On the connectedness of homomorphisms in topological dynamics

Abstract:

Let (X, T) be a minimal transformation group with compact Hausdorff phase space. We show that if $\phi :(X,T) \to (Y,T)$ is a distal homomorphism and has a structure similar to the structure Furstenberg derived for distal minimal sets, then for T belonging to a class of topological groups T, the homomorphism $X \to X/S(\phi )$ has connected fibers, where $S(\phi )$ is the relativized equicontinuous structure relation.
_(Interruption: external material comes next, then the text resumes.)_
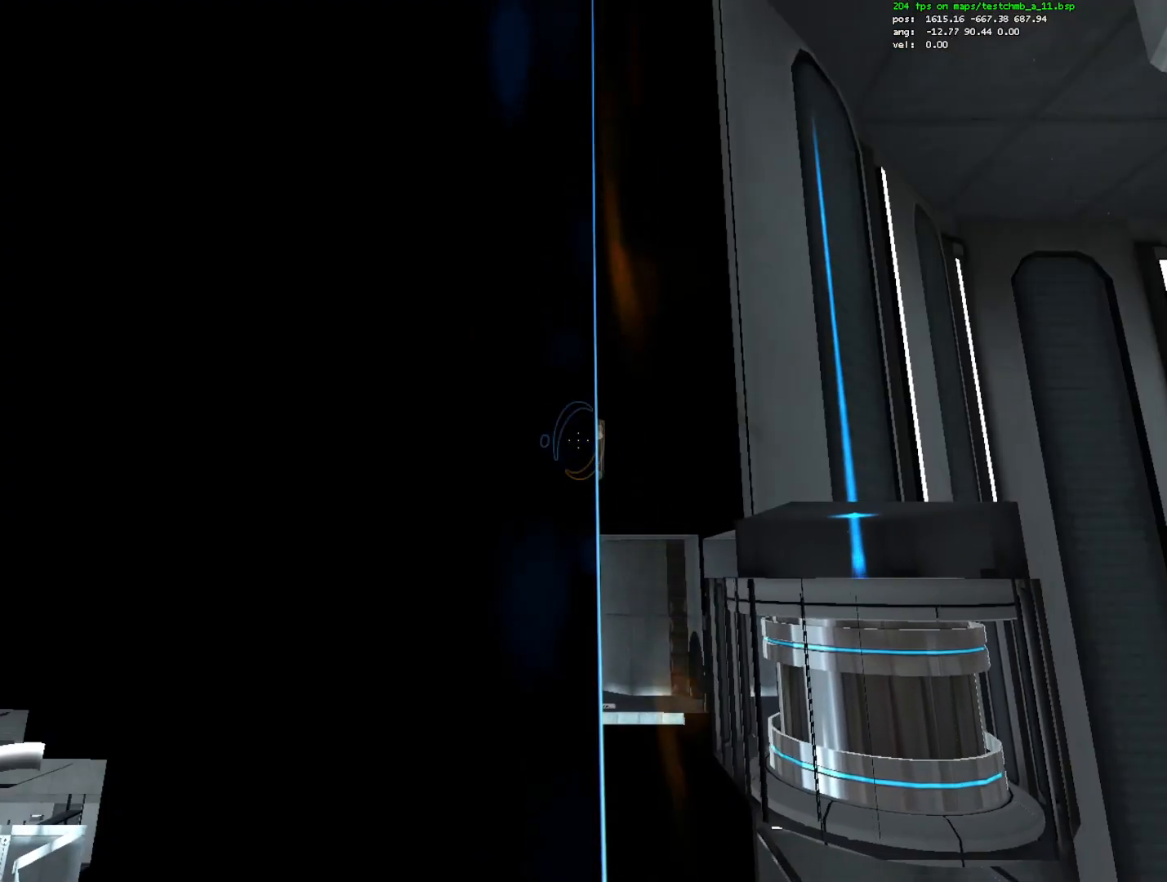
{"keys": ["ctrl"], "mouse": [], "events": [[233, "space", "down"], [283, "c", "down"], [417, "space", "up"], [467, "c", "up"]]}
The class T is defined by Sacker and Sell as consisting of all groups T with the property that there is a compact set $K \subseteq T$ such that T is generated by each open neighborhood of K. They show that for such T, a distal minimal set which is a finite-to-one extension of an almost periodic minimal set is itself an almost periodic minimal set. We provide an example that shows that the restriction on T cannot be dropped. As one of the preliminaries to the above we show that given $\phi :(X,T) \to (Y,T)$, the relation $Rc(\phi )$ induced by the components in the fibers relative to $\phi$, i.e., $(x,x’) \in Rc(\phi )$ if and only if x and $x’$ are in the same component of ${\phi ^{ - 1}}(\phi (x))$, is a closed invariant equivalence relation. We also consider the question of when a minimal set (X, T) is such that $Q(x)$ is finite for some x in X, where Q is the regionally proximal relation. This problem was motivated by Veech’s work on almost automorphic minimal sets, i.e., the case in which $Q(x)$ is a singleton for some x in X.